Prevailing wage laws set a fair standard of pay and benefits for contractors and workers that stays in line with what local businesses normally would provide for similar private sector work. Twenty-six states and the District of Columbia have prevailing wage laws for public works projects.

Most are modeled after the U.S.’s Davis-Bacon Act of 1931, which calls for such wages on federally funded projects. In West Virginia, a recent study published by the University of Missouri-Kansas City looked at dozens of public works projects there over the past three years and concluded that the 2016 repeal of prevailing wage “has had negative impacts for West Virginia’s construction workers, contractors, and communities while failing to deliver any meaningful cost savings.”

Having witnessed the effects of prevailing wage repeal around the country, construction trades activists from the IBEW and other unions in West Virginia fought for years against business interests that lobbied lawmakers and backed the election campaigns of anti-labor candidates who pushed repeal in the Mountain State.

“When all the talk of repeal was going on, we were warning everybody that lower wages and benefits would make bad contractors more competitive,” said Charleston, W.Va., Local 466 Business Manager John Epperly.

Not only did Epperly’s prediction come true, after prevailing wage was repealed in 2016, the study found that scores of skilled tradesmen and tradeswomen chose to drive hours away in pursuit of more lucrative prevailing wage jobs in neighboring Maryland, Ohio and Pennsylvania. (Kentucky repealed prevailing wage in 2017; Virginia has never had it.)

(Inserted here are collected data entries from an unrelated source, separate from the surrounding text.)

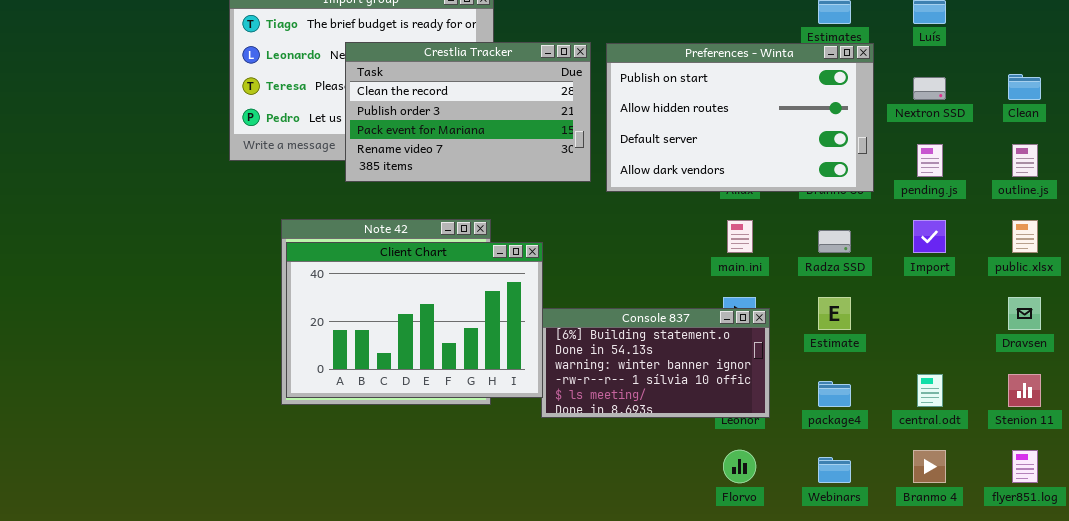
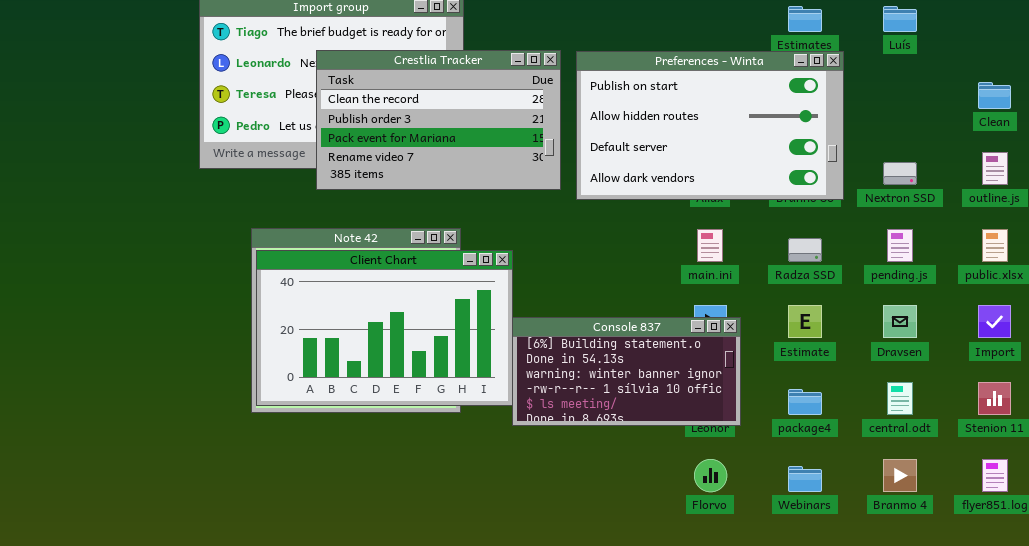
Nextron SSD: [913,77,946,100] -> [883,162,917,185], moved
pending.js: [917,144,943,177] -> [887,229,913,262], moved
Import: [913,220,946,253] -> [978,305,1011,338], moved
Dravsen: [1008,297,1041,330] -> [883,305,917,338], moved

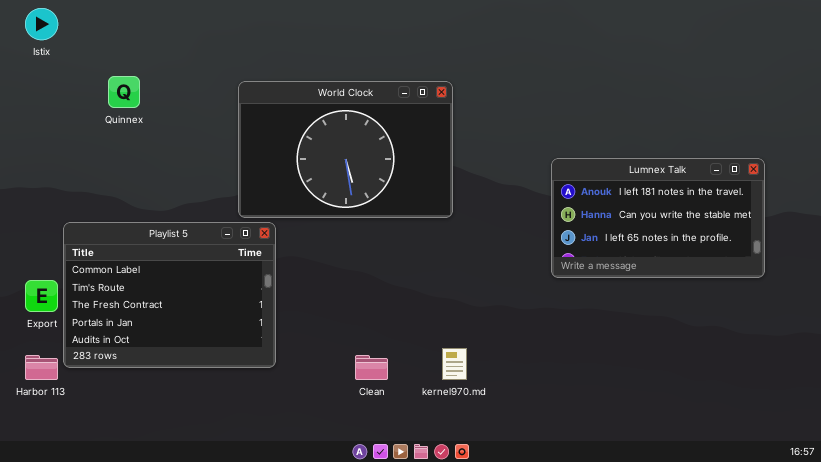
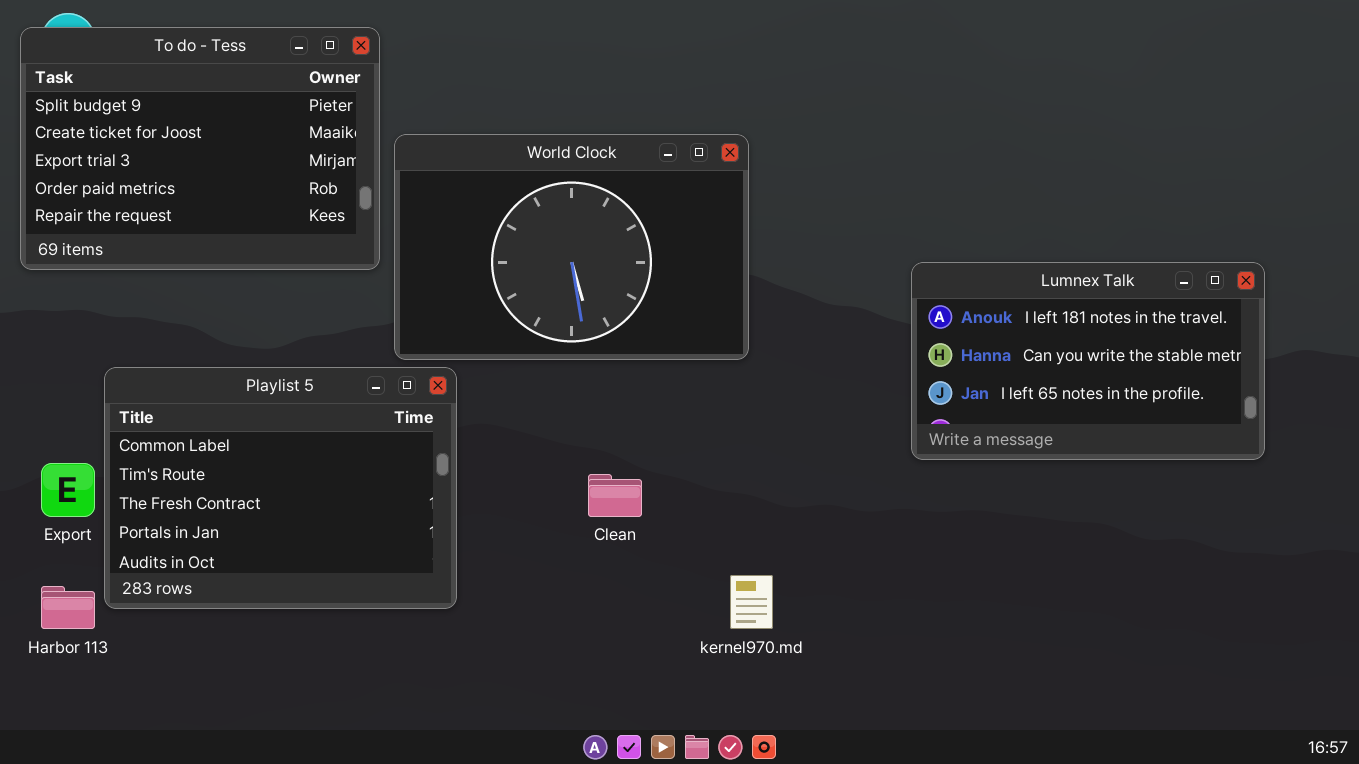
To do - Tess: none -> [20,27,380,270], opened
Clean: [355,355,388,380] -> [588,474,642,517], moved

The study further found that, since 2016 and accounting for inflation, average wage growth in the trades slowed by as much as 8% when compared with similar salaries in those bordering prevailing-wage states. Apprenticeship enrollment dropped by nearly 28% in the same time frame, with low-bidders reluctant to invest in training for low-skilled, out-of-state workers. Worse, the on-the-job injury rate among West Virginia’s construction workers shot up by 26%.

The cost savings repeatedly promised by repeal proponents never materialized. A School Board Authority analysis of 107 West Virginia school construction projects found that average school project costs remained roughly the same since repeal ($255 per square foot) as they had been before repeal ($252 per square foot), with expensive project re-do’s and missed deadlines all but wiping out low bids.

Epperly said that a good number of Local 466’s signatory contractors are merely surviving these days, instead of thriving as they had been before repeal. He believes, though, that as more stories like the ones out of Mercer County and Ravenwood come to light, it can only help electrical workers and others in the construction trades to bolster their case for bringing prevailing wage back to West Virginia.

The next opportunity to do so will come when the state’s 2020 legislative session gets underway in January. Bringing back prevailing wage with the current, mostly anti-union Legislature in power could prove difficult, Epperly said.

“Democrats are outnumbered 59-41 in the House [of Delegates] and 20-14 in the Senate,” he said, “which gives you an idea how close we are.”

But fortunately during the 2018 midterms, “Democrats managed to take back four seats in the House and two in the Senate,” Epperly said, something that raises his optimism about the chances that more friends of organized labor and the construction trades will be rewarded with seats in the lawmaking bodies during next year’s general election. “A lot more seats are winnable.”

“Prevailing wages bring better jobs, better working conditions and a better quality of life for all of us,” Stephenson said. “In places where it’s been repealed or where it’s threated to be, let your candidates know prevailing wage is a working people’s issue, not a political one — and that electrical workers always remember on Election Day who’s been in our corner, and who hasn’t.”